### Problem details
Please set down, exactly as written, the line containing "not (d1, x5);" and every line after it through the end of the records.

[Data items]
┌──
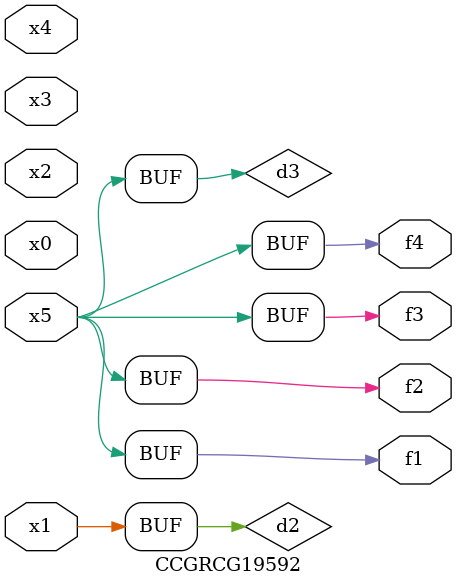
<source format=v>
module CCGRCG19592(
	input x0, x1, x2, x3, x4, x5,
	output f1, f2, f3, f4
);

	wire d1, d2, d3;

	not (d1, x5);
	or (d2, x1);
	xnor (d3, d1);
	assign f1 = d3;
	assign f2 = d3;
	assign f3 = d3;
	assign f4 = d3;
endmodule

</source>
└──
### Exercise answer
	not (d1, x5);
	or (d2, x1);
	xnor (d3, d1);
	assign f1 = d3;
	assign f2 = d3;
	assign f3 = d3;
	assign f4 = d3;
endmodule

</source>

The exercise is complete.